Posted: Wed Mar 31, 2004 10:43 am
by chinagirl
I have a simple enough html file (myfile.html). It looks something like this:
<html>
<head>
<meta...>
<link...>
<title>...</title>
<style>...</style>
</head>
<body>
<h>ABC</h>
<p>XYZ</P>
</body>
</html>

I read this in my php code, such as:
<?php
$file='myfile.html';
$fp=fopen($file, 'r');
$contents = fread ($fp, filesize ($file));
close ($fp);
?>

But instead of reading entire file, I only want to read the portion in html <body>..</body>. Further more, I want to parse out text in <h>...</h> vs. <p>...</p>.

Can anyone provide an example of how to do this? Thanks much.

Posted: Wed Mar 31, 2004 11:11 am
by kettle_drum
Just read the whole file, and then keep on parsing it. Say explode('<body'>, $file); or something and then parcing it until you have what you want.
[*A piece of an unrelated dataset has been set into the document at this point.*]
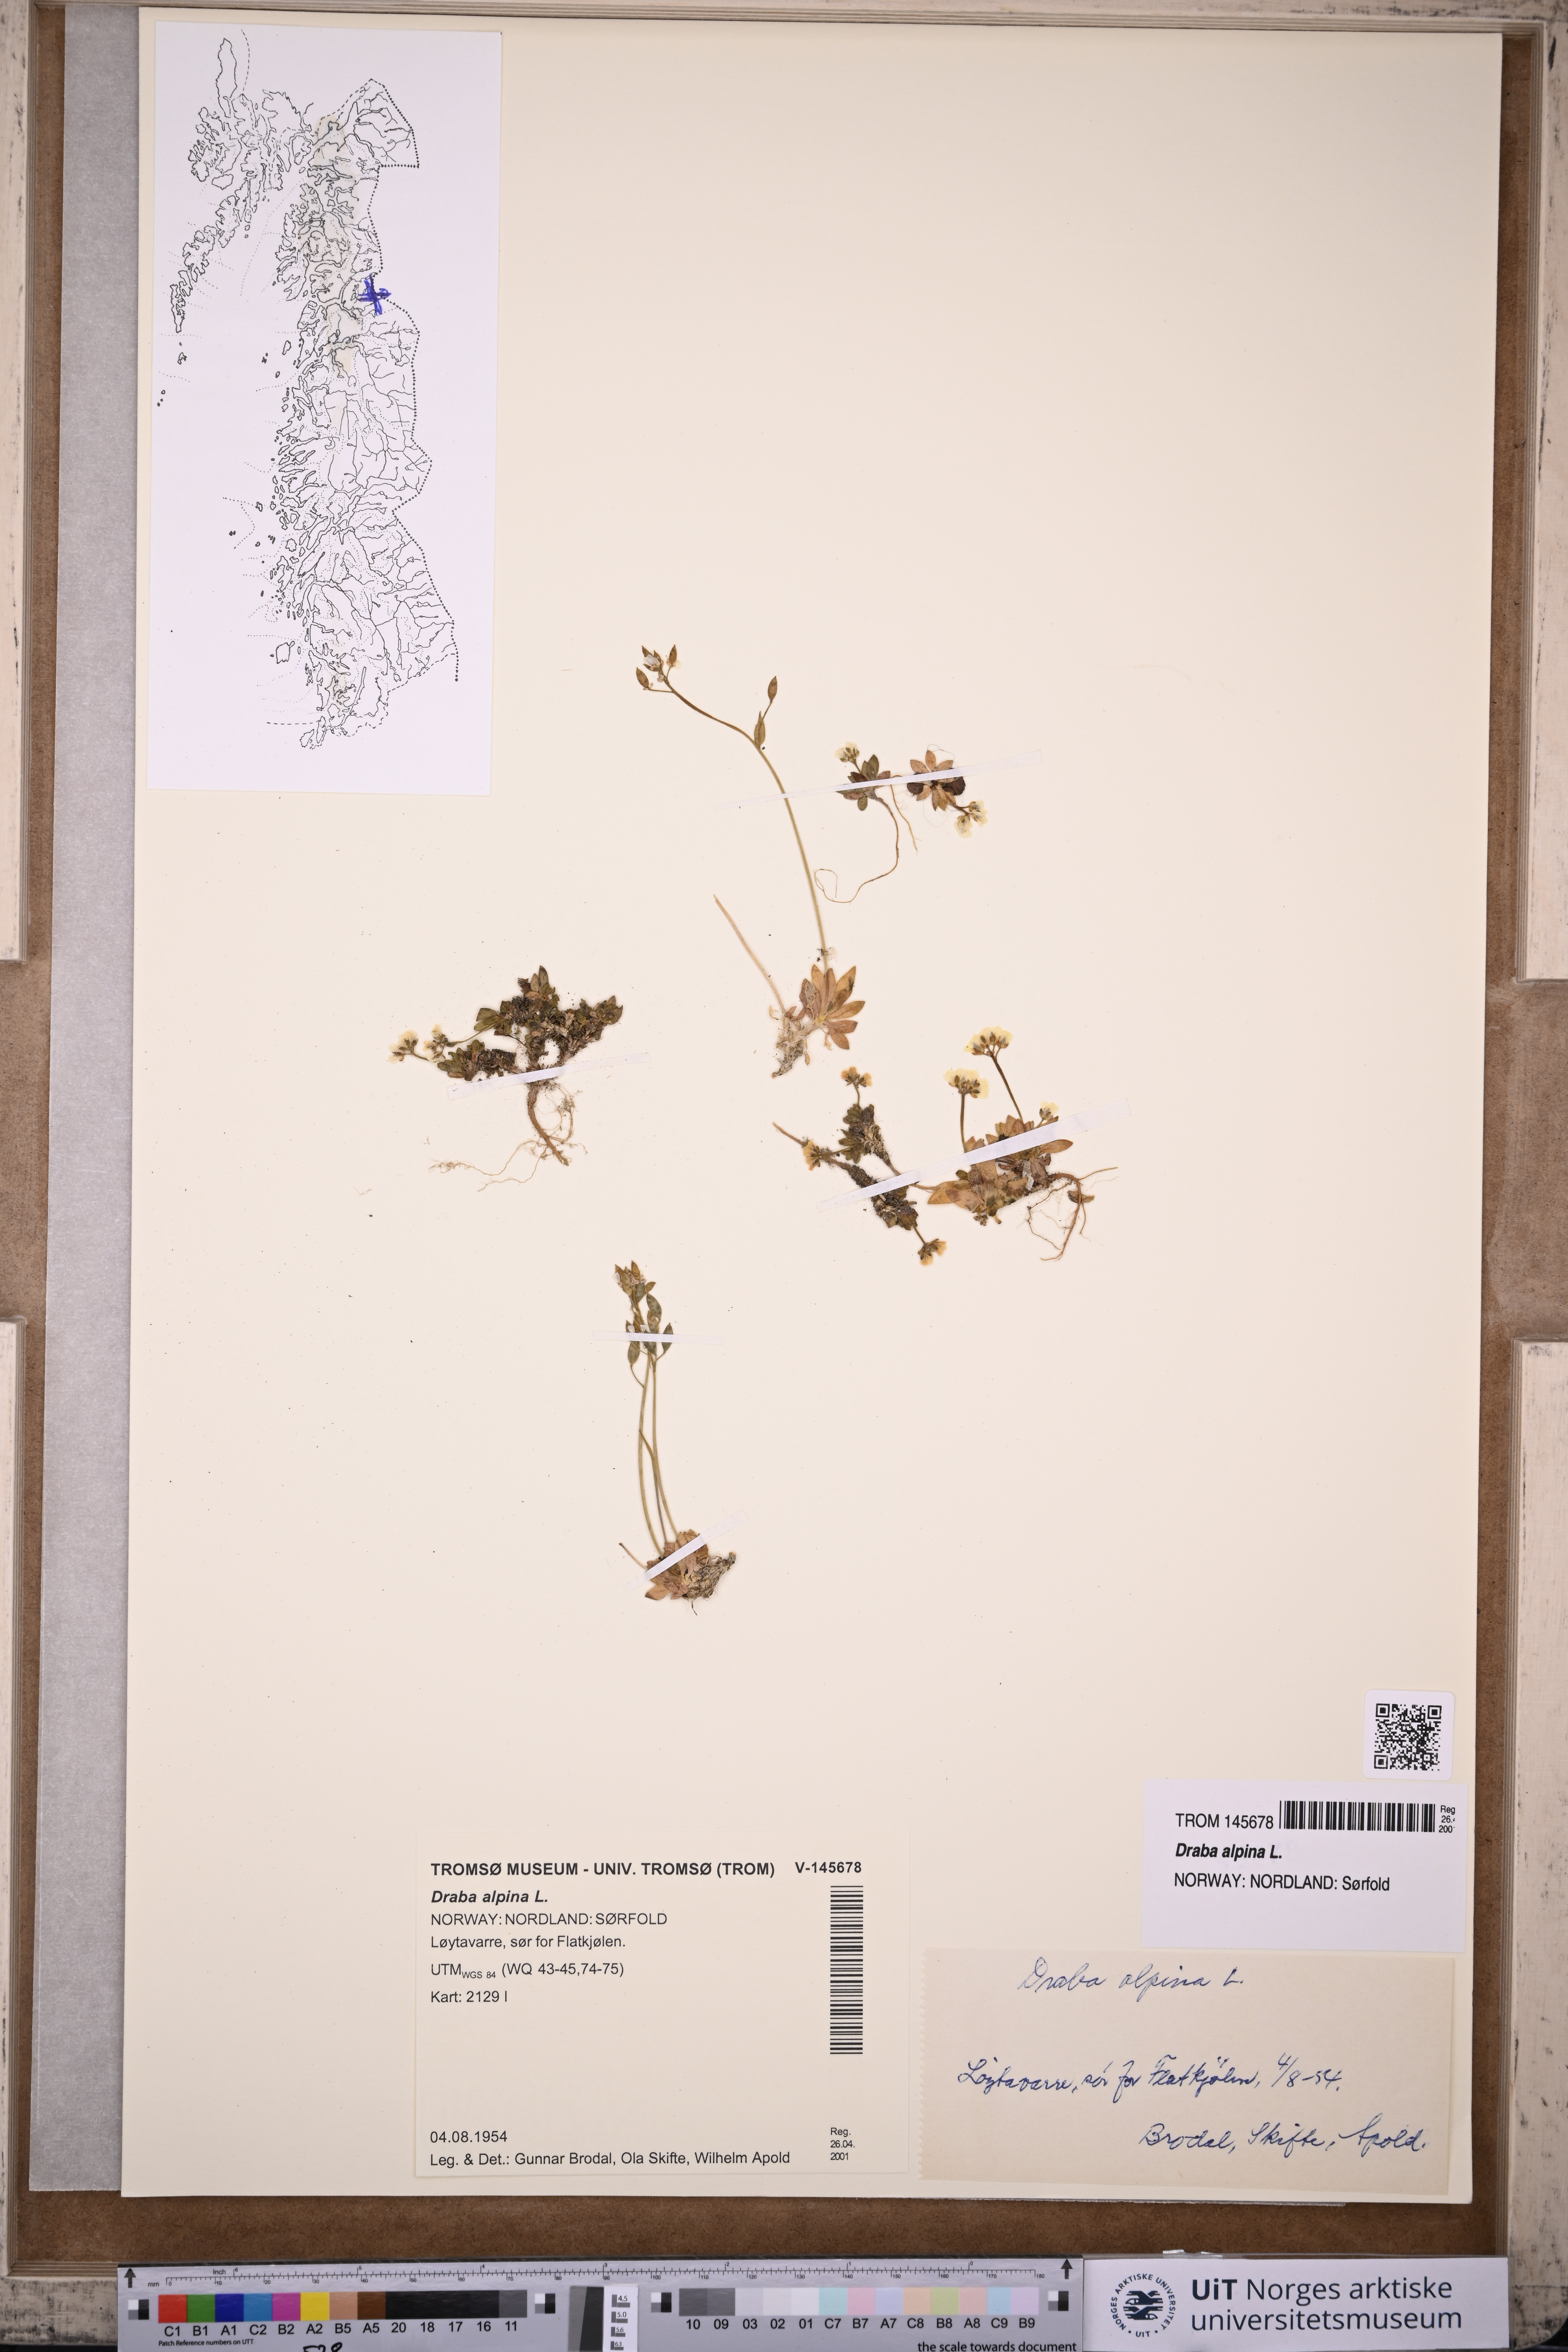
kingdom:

Posted: Wed Mar 31, 2004 11:15 am
by Illusionist
exploding the <body> tag will do nothing but split it into 2 parts. Not very helpful. It would be better to use regular expressions. Or just use [php_man]substr()[/php_man], [php_man]strpos()[/php_man] and other string functions to parse through the file and get what you want.

I would recomend researching on regular expressions though, as theyhelp a lot!
If i get time later, i'll see if i can get some regexp's working for you.

thanks for the tip

Posted: Thu Apr 01, 2004 8:05 am
by chinagirl
explode did not work well. Neither does any singel expression. I used combination of fgets, strist and eregi, it kind of worked but still, it is not dynamic enough for me. I guess I will do some more research. Thank you for your reply.

Posted: Thu Apr 01, 2004 8:22 am
by patrikG
Sounds very much as if you'd want be parsing HTML as an instance of XML.

Have a look at http://sourceforge.net/projects/php-html/
http://sourceforge.net/projects/php-html/ wrote:Object oriented PHP based HTML parser. The HtmlParser class allows you to interate through HTML nodes and get their attributes, names and values. It also comes with an example class for converting HTML to formatted ASCII text.

Posted: Fri Apr 02, 2004 5:53 pm
by chinagirl
That parser worked. Thanks Patrick.